## Article
L’automobile : libération ou esclavage ?
L’article du camarade Christian Gerondeau dans le numéro d’août-septembre 2000 de La Jaune et la Rouge a suscité de ma part un profond étonnement et pas mal de réflexions philosophiques et écologiques
Selon ses propos la voiture amènerait une qualité de vie nouvelle. Cette affirmation me surprend considérablement : dès avant la guerre de 39, les paulownias de la place d’Italie ne fleurissaient plus, asphyxiés, déjà, par la circulation automobile de l’époque, sans commune mesure avec celle d’aujourd’hui ! Je ne les ai vus refleurir que pendant l’Occupation. On ne me fera pas croire que ce qui incommode les arbres est bon pour les hommes !
J’habite Clamart depuis plus de cinquante ans aujourd’hui, et je ne puis pas dire que l’accroissement de la circulation automobile ait amélioré la qualité de l’air que l’on respirait quand je promenais mes jeunes enfants dans les champs de blé des années cinquante !
Depuis l’époque (1939) où j’ai appris à conduire sur une Celtaquatre à suspension de charrette avec amortisseurs à friction et freinage servomécanique puissant et sûr (hum !)1 la conception des voitures a certes fait de grands progrès. Les véhicules modernes pardonnent quantité d’âneries, mais cessent très brutalement de le faire au-delà d’un certain seuil. Les moteurs sont devenus silencieux, mais les pneumatiques ont pris très efficacement le relais.
La voiture, polluante et bruyante quand elle roule, continue d’être une gêne quand elle est à l’arrêt. La rue sert de garage gratuit, faute d’une politique cohérente de stationnement. Ceux qui garent sur la voie publique, en la détournant de son objet pour leur commodité particulière, ne payent rien et ceux qui garent chez eux payent du foncier et de la taxe d’habitation !
Quant au piéton, dernier des parias, il en est réduit à risquer sa vie sur la chaussée pour contourner les véhicules qui obstruent indûment les trottoirs.

## Consigne
Poursuivez l’article sur l’automobile à partir de la phrase qui suit celle consacrée au piéton.

## Enregistrements extraits
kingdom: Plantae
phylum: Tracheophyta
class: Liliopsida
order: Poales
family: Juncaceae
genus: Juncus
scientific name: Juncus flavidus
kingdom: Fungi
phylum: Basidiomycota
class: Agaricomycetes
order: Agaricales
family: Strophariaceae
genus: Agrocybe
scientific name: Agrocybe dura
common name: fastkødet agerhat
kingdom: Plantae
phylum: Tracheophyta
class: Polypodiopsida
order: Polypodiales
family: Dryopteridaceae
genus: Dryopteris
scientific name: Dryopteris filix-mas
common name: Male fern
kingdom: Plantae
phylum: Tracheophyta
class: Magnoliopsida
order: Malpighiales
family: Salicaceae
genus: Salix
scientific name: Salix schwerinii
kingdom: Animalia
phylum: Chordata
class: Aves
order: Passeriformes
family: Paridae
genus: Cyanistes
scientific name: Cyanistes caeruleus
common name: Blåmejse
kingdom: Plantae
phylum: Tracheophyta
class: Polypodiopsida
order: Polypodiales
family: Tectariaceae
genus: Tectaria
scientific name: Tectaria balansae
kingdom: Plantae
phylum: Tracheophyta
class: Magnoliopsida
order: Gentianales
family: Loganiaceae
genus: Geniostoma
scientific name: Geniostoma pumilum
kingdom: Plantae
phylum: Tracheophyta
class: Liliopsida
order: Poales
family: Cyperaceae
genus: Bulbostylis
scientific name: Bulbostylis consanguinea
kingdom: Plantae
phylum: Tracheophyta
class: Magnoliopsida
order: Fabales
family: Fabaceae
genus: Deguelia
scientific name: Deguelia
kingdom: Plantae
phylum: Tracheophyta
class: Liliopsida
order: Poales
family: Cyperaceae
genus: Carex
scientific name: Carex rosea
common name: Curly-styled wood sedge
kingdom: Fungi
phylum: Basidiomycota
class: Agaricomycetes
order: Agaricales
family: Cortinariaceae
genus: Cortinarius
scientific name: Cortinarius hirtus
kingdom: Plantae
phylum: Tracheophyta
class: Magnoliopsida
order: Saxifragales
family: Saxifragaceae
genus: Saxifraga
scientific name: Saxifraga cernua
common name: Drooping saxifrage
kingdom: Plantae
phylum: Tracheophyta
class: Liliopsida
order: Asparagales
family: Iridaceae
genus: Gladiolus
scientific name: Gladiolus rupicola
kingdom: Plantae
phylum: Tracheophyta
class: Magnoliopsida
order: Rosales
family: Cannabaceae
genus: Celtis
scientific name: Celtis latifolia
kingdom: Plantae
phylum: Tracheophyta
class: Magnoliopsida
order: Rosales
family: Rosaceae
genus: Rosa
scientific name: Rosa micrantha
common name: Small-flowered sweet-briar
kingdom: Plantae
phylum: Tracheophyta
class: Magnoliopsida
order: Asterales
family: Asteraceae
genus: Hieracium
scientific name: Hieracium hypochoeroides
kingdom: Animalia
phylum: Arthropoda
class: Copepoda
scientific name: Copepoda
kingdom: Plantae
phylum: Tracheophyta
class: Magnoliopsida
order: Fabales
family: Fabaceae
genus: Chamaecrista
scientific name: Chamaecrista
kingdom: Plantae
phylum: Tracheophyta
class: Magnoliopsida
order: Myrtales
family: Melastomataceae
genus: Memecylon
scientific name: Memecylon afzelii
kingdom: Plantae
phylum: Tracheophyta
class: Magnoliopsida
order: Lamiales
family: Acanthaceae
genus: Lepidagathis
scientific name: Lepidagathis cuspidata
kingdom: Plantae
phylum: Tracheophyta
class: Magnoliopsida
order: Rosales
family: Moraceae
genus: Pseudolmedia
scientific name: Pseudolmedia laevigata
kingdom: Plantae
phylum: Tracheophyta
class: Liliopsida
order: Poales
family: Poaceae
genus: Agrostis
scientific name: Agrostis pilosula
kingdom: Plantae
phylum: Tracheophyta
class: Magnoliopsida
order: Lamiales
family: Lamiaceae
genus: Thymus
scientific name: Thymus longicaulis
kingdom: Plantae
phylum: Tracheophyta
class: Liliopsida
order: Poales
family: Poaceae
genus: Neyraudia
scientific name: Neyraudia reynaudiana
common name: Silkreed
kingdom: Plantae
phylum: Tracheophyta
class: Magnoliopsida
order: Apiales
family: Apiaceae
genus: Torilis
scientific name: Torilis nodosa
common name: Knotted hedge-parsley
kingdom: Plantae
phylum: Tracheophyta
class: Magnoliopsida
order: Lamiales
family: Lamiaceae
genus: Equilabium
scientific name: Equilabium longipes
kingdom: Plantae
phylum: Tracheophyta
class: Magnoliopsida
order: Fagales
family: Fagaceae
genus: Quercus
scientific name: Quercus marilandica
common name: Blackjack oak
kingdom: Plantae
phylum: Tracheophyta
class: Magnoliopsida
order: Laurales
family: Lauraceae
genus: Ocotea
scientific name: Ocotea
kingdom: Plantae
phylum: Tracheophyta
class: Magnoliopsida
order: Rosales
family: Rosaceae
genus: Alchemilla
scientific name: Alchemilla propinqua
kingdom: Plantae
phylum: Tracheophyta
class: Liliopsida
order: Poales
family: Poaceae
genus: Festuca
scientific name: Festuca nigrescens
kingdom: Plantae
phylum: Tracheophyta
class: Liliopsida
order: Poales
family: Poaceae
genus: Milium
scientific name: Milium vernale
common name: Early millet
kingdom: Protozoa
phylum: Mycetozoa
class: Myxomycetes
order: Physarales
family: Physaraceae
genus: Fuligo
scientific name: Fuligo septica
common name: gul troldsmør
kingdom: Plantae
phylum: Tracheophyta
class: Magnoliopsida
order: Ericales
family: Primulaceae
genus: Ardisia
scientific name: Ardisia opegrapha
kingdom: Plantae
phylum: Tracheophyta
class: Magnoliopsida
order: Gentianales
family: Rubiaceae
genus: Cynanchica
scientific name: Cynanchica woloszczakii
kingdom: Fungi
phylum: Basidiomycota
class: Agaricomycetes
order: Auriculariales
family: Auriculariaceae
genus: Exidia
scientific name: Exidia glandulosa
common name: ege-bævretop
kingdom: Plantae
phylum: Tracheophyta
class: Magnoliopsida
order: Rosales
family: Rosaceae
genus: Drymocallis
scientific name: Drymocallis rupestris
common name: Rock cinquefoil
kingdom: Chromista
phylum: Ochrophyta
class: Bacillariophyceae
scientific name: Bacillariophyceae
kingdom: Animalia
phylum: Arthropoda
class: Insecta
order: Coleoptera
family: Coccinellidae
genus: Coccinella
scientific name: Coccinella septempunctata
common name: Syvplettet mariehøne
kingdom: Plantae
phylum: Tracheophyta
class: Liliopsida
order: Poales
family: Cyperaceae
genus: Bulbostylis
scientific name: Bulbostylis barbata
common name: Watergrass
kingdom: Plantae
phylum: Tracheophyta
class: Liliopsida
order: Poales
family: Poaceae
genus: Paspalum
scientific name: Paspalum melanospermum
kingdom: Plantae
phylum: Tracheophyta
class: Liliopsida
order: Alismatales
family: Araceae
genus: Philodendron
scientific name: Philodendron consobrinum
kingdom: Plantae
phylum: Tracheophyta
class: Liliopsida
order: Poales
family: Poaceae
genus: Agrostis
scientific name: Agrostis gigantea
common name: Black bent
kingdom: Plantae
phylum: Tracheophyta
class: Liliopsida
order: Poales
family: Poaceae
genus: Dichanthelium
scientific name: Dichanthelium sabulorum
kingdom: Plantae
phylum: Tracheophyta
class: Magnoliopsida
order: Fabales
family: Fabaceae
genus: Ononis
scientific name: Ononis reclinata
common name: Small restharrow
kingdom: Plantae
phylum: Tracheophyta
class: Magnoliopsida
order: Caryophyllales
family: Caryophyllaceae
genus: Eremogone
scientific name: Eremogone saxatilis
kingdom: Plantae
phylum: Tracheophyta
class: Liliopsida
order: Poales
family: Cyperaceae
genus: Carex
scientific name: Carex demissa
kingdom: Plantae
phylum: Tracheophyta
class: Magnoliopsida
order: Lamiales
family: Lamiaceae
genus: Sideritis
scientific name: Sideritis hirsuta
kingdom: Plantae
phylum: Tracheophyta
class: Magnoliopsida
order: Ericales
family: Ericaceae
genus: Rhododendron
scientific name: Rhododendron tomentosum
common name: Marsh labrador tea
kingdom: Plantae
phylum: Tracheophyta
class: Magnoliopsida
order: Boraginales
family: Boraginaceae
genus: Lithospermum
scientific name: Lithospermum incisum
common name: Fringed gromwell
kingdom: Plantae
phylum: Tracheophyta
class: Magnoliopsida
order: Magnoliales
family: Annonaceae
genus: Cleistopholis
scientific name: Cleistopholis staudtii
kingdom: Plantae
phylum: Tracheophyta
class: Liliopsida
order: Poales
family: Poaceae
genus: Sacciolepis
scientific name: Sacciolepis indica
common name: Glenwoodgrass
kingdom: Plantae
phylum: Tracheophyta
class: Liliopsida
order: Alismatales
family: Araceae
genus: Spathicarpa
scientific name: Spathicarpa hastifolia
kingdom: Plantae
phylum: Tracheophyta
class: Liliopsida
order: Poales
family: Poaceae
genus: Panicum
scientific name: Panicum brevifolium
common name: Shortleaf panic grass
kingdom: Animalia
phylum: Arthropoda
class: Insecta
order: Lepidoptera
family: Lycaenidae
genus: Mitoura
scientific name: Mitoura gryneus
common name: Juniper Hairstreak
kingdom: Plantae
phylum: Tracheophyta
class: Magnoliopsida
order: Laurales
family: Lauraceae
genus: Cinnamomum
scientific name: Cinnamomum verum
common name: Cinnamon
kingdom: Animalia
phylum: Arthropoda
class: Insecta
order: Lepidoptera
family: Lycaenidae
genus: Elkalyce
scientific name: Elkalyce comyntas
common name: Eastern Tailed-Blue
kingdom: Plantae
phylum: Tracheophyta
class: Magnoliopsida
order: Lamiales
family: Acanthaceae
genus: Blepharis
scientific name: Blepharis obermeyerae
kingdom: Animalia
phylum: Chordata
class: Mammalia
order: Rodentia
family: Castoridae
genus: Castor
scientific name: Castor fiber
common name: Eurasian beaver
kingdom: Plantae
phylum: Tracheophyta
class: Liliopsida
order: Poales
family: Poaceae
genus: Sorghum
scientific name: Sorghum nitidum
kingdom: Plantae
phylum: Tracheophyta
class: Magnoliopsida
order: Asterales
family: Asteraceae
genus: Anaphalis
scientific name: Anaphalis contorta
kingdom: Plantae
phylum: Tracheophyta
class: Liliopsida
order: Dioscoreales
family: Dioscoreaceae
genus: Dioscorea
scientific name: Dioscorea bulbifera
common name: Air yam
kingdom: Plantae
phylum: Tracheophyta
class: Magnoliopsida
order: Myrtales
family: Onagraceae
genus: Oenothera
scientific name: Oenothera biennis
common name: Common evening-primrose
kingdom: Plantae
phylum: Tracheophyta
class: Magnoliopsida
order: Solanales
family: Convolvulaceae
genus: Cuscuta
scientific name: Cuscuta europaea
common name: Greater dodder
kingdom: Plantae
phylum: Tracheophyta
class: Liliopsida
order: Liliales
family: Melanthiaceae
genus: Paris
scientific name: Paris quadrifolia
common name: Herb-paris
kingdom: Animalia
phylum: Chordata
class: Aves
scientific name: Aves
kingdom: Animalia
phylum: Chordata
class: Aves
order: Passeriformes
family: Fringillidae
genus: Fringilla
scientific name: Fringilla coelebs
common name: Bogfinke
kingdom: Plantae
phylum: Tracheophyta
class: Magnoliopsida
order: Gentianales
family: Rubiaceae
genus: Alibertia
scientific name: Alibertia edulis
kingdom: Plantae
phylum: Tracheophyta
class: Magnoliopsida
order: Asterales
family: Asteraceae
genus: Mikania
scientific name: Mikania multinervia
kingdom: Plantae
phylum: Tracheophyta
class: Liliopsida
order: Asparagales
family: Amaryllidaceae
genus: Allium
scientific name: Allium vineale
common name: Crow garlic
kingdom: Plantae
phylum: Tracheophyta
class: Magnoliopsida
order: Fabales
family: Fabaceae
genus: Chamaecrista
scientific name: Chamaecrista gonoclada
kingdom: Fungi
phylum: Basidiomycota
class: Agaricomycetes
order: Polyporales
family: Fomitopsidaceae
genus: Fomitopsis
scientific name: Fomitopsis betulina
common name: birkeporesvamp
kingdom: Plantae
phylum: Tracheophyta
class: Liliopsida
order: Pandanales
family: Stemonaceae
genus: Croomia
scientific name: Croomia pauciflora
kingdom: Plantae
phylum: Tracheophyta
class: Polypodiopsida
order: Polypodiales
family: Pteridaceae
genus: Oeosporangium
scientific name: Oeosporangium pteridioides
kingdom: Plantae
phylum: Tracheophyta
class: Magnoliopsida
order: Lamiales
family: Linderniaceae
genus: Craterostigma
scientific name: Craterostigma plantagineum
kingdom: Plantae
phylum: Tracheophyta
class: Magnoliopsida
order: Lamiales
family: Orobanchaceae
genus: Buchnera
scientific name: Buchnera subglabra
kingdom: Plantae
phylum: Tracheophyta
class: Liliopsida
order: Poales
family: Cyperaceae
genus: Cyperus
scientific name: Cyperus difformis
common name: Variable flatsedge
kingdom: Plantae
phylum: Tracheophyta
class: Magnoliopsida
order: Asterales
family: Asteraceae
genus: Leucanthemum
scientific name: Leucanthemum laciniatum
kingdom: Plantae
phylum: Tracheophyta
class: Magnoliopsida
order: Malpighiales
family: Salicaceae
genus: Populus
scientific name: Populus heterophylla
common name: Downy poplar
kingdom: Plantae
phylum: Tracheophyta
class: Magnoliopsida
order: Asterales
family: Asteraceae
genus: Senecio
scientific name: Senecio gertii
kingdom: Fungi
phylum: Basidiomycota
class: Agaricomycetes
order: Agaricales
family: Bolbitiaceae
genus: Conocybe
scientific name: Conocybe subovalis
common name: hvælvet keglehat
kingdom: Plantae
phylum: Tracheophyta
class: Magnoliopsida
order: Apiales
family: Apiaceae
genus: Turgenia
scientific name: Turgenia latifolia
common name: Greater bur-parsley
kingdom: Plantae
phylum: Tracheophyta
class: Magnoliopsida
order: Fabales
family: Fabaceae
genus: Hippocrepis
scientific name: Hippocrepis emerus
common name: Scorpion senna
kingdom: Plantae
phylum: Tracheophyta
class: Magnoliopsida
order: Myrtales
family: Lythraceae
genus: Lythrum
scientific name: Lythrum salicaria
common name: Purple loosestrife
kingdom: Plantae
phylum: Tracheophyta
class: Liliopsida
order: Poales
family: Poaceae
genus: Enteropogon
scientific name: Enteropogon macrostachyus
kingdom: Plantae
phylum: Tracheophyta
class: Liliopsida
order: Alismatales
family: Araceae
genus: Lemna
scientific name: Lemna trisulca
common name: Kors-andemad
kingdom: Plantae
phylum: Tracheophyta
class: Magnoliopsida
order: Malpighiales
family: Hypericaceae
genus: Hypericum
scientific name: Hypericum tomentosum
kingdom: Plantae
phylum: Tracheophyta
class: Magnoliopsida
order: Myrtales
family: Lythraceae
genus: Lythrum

## Réponse rédigée
Vieux conducteur, je suis consterné par les résultats de l’apprentissage actuel de la conduite automobile. Les jeunes conducteurs ne serrent plus le frein à main lorsque la circulation est arrêtée : vous imaginez dès lors ce qui se passe dans le cas d’un carambolage. Sur la route (et en ville), ils ignorent la conduite en souplesse et l’usage du frein moteur. Ils ne savent rien de la conduite sur route glissante et des parades au dérapage. À notre époque de simulateurs, les auto-écoles en sont aux recettes d’il y a soixante ans.
L’évolution du code de la route me consterne tout autant. Sous prétexte de sécurité, certains véhicules sont contraints d’allumer leurs feux de croisement en plein jour, de sorte que leur contour est invisible pour ceux qui viennent en face et sont éblouis : éblouir n’est pas signaler et vice versa. Cette circonstance est aggravée du fait que c’est la puissance électrique des feux qui est limitée et non leur puissance optique.
La dégradation du professionnalisme des routiers n’améliore certes pas la sécurité de la circulation. Je serais tenté de mettre la fiscalité en accusation, qui en taxant les stocks et les magasins a provoqué la sinistre invention du juste à temps qui pousse les entreprises à faire absorber par la route, outre des économies d’impôt, les retards d’approvisionnement et de production.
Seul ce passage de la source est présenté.